As a consequence, we’ve experienced a rotation out of growth stocks (down 5.75% year-over-year) and into high-quality/dividend-paying stocks (up 7.69% year-over-year).
Additionally, value stocks with inflation pass-through attributes have also outperformed the market (0.8% year-over-year). Lastly, momentum is always a prevalent factor in the stock market, meaning we’re likely to see a prolonged sell-off of growth assets.
I identified three investment options that I’m bullish on during these trying times. My screening process was based on the market’s proclivity to opt for low-volatility, quality, and value during bear markets. In addition, my picks are ETFs, meaning they possess the ability to diversify idiosyncratic risk.
iShares MSCI USA Quality Factor ETF
iShares MSCI USA Quality Factor ETF (QUAL) is managed by BlackRock (BLK) with the idea of investing in stocks that exhibit robust balance sheets, favorable return metrics, high-profitability, and low-volatility.
QUAL’s most prevalent holdings include Johnson & Johnson (JNJ), Apple (AAPL), Target (TGT), and Nike (NKE). The ETF is well diversified and rebalances passively with an expense ratio of merely 0.15%. Furthermore, QUAL pays a stable dividend with a forward yield of 1.25%, accompanied by a five-year growth rate of 2.73%.
Lastly, the ETF delivers what it promises to investors, as its three-year tracking error is 65.6% better off than its peers, which provides investors with a secure conviction play.
iShares MSCI USA Value Factor ETF
iShares MSCI USA Value Factor ETF (VLUE) is also a BlackRock-managed product with a mandate of investing in value-orientated stocks. Value stocks are known to pass-though inflation, as they’re supported by mature companies with high market shares.
A few of VLUE’s major holdings include AT&T (T), International Business Machines (IBM), and Ford (F). In addition, 9.44% of the ETF is exposed to the financial services sector, which could see it benefit from the rising interest rate environment.
VLUE’s expense ratio has an expense ratio of 0.15% and an annualized volatility of 11.82, setting it apart from its peers as a low-cost, safe-haven investment. In addition, VLUE sports a forward dividend yield of 2.96%, providing investors with lucrative income-generating properties.

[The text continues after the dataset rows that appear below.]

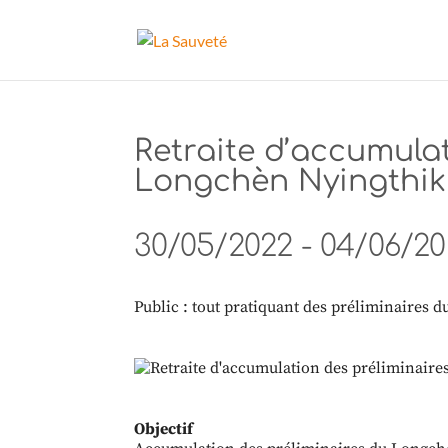
Retraite d’accumula
Longchèn Nyingthik
30/05/2022 - 04/06/2
Public : tout pratiquant des préliminaires
Objectif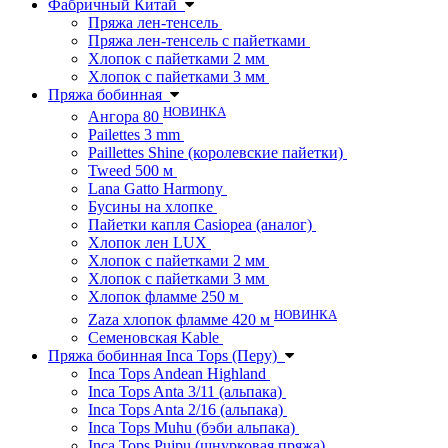
Фабричный Китай
Пряжа лен-тенсель
Пряжа лен-тенсель с пайетками
Хлопок с пайетками 2 мм
Хлопок с пайетками 3 мм
Пряжа бобинная
НОВИНКА
Ангора 80
Pailettes 3 mm
Paillettes Shine (королевские пайетки)
Tweed 500 м
Lana Gatto Harmony
Бусины на хлопке
Пайетки капля Casiopea (аналог)
Хлопок лен LUX
Хлопок с пайетками 2 мм
Хлопок с пайетками 3 мм
Хлопок фламме 250 м
НОВИНКА
Zaza хлопок фламме 420 м
Семеновская Kable
Пряжа бобинная Inca Tops (Перу)
Inca Tops Andean Highland
Inca Tops Anta 3/11 (альпака)
Inca Tops Anta 2/16 (альпака)
Inca Tops Muhu (бэби альпака)
Inca Tops Pujpu (шнурковая пряжа)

Certain Wall Street analysts are optimistic about value stocks. For instance, Marko Kolanovic of JPMorgan (JPM) recently stated that investors should buy the dip in U.S. stocks as “higher bond yields should not be disruptive for equities, but rather support our call for a growth to value rotation.”
ProShares UltraPro Short QQQ
Shorting the market is extremely difficult. Thus, general long-only funds tend to outperform actively managed long/short funds. Nonetheless, ProShares UltraPro Short QQQ (SQQQ) provides lucrative downside protection by shorting Nasdaq-100 constituents.

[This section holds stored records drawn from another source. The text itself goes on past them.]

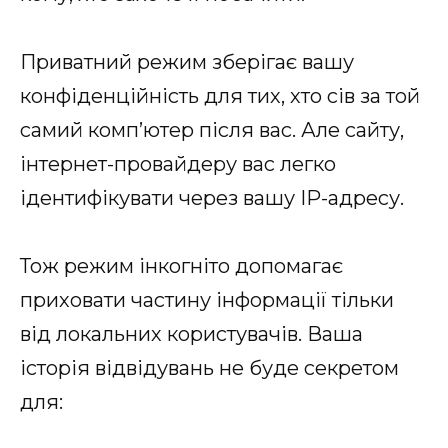
Приватний режим зберігає вашу
конфіденційність для тих, хто сів за той
самий комп’ютер після вас. Але сайту,
інтернет-провайдеру вас легко
ідентифікувати через вашу IP-адресу.
Тож режим інкогніто допомагає
приховати частину інформації тільки
від локальних користувачів. Ваша
історія відвідувань не буде секретом
для:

Shorting Nasdaq stocks in the current growth stock bear market is certainly a lucrative strategy, especially considering the current economic climate.
The fund exhibits an expense ratio of 0.95% and is trading above its 10-, 50-, 100-, and 200-day moving averages, indicating that it’s on a strong momentum run.
Furthermore, SQQQ aligns with Morgan Stanley (MS) analyst Mike Wilson’s outlook. According to Wilson: “Anyone who tells you we are in a bull market has got a lot of explaining to do.”
Bottom Line
There are many ways for investors to protect themselves against market downturns and, in many instances, profit from such events.
There’s never been a bulletproof method for portfolio diversification. However, the assets mentioned in this article certainly provide evidence-based strategies.